Symptoms usually appear very slowly. Symptoms progress as kidney failure progresses and metabolic waste products accumulate in the blood.
Mild to moderate loss of renal function can cause only mild symptoms, such as the need to urinate several times at night (nocturia). Nocturia occurs because the kidneys are unable to absorb water from the urine, resulting in decreased urine volume and increased concentration, which usually occurs in the middle of the night.
As kidney function worsens and more metabolic waste products accumulate in the blood, you may feel tired, your body generally weakens, and you may become less mentally alert. Some people experience loss of appetite or difficulty breathing. Anemia also contributes to fatigue and systemic weakness.
The buildup of metabolic waste products can also lead to loss of appetite, nausea, vomiting, and an unpleasant taste in the mouth, which can lead to malnutrition and weight loss. People with chronic kidney disease tend to bruise easily or bleed for an unusually long period, usually after amputation or other injuries. Chronic kidney disease also reduces the body’s ability to fight infection. Gout causes acute arthritis with joint pain and swelling.
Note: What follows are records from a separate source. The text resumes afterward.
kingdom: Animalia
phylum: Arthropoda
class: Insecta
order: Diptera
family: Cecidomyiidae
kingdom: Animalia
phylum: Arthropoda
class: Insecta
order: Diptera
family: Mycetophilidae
Severe kidney failure causes higher levels of metabolic waste products to accumulate in the blood. Muscle and nerve damage can cause muscle contraction, muscle weakness, cramps, and pain. In addition, you may feel a pinch with a needle in your limbs and you may lose sensation in certain areas of the body. These people may have restless legs syndrome. Encephalopathy, in which the brain is not functioning properly, can follow, leading to confusion, drowsiness, and seizures.
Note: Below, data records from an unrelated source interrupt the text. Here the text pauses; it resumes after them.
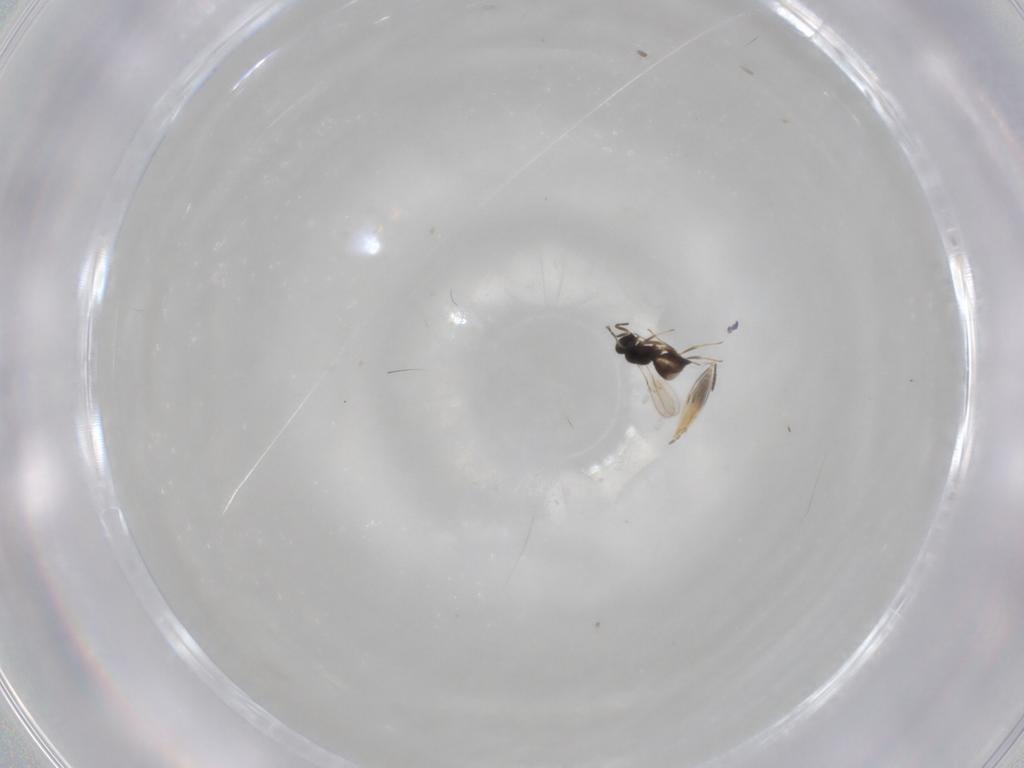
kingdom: Animalia
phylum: Arthropoda
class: Insecta
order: Hymenoptera
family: Scelionidae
Heart failure can cause breathing difficulties. Body swelling, especially leg swelling, may occur. Pericarditis can cause chest pain and low blood pressure. People with advanced chronic kidney disease often develop gastrointestinal ulcers and bleeding. The skin can turn a tan, and sometimes the urea concentration is too high, crystallizing from sweat, forming a white powder on the skin. Some people with chronic kidney disease have a whole body itchy. Breathing odour can also be unpleasant.